[Selected text]:
- - -
[erlang-questions] Erlang crash gen_tcp related (probably only under Windows)

Edwin Fine erlang-questions_efine@REDACTED
Sat Sep 13 00:20:14 CEST 2008


My mistake, thanks.

On Fri, Sep 12, 2008 at 5:42 PM, Michael Regen <michael.regen@REDACTED>wrote:

> I would be very interested to hear about some tests from others! And Edwin,
> I guess you mean SP3. Windows XP SP3 is the most recent service pack. SP4 is
> if at all a giant trojan, isn't it? ;)
>
> Regards,
> Michael
>
>
> On Fri, Sep 12, 2008 at 9:01 PM, Edwin Fine <
> erlang-questions_efine@REDACTED> wrote:
>
>> I hear you  :).
- - -
[Data]:
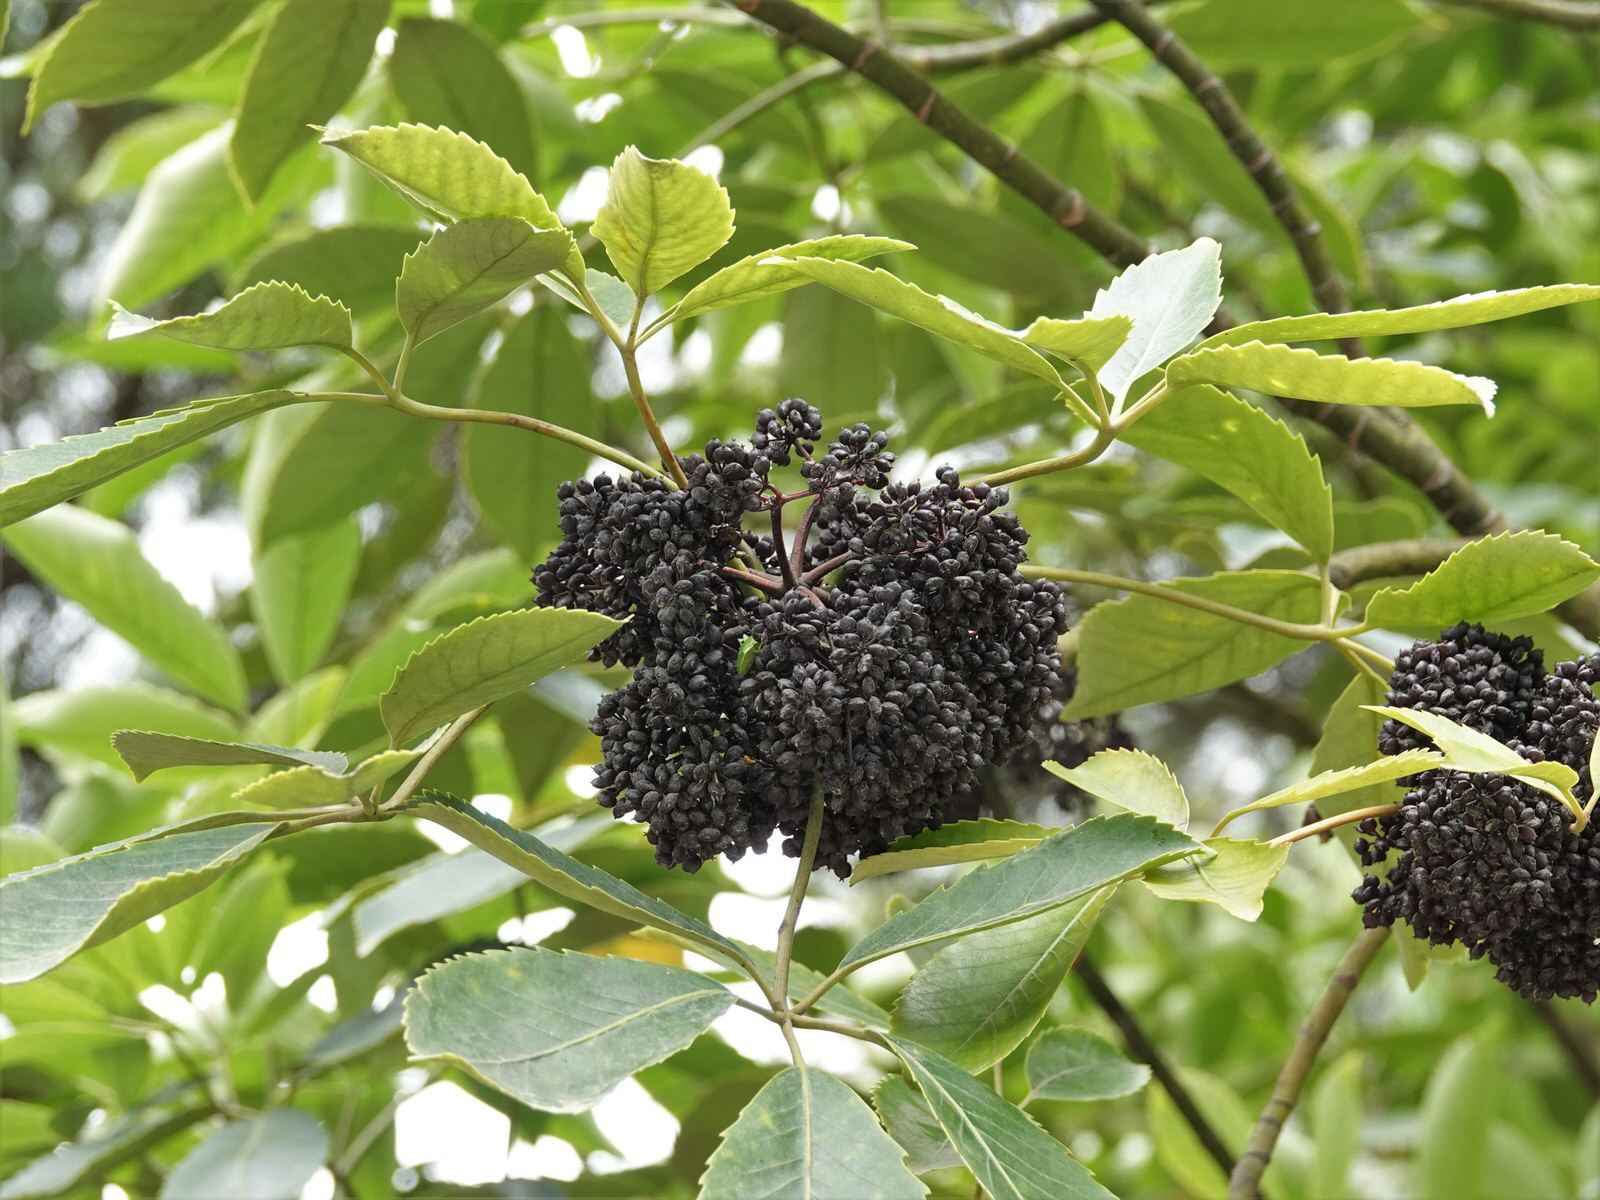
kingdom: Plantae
- - -
[To-do list]:
[1] According to the Erlang mailing-list message, which Windows XP service pack is the most recent one?
[2] Extend the Erlang mailing-list message, picking up right after its final line.

[Final results]:
[1] SP3

[2]
>>
>> When I've got some time I will try out my R12B-3 installation on SP4 with
>> your program, but can't right now. I am interested to see what happens.
>>
>> Rgds,
>> Ed
>>
>>
>> On Fri, Sep 12, 2008 at 2:47 PM, Michael Regen <michael.regen@REDACTED>wrote:
>>
>>> Just tested it on another machine with SP3 installed. No difference. Same
>>> problem.
>>>
>>> Yes, Windows is flaky and I personally would like to be able to say I
>>> would rather go to hell than installing a server on Windows which is
>>> expected to run robust.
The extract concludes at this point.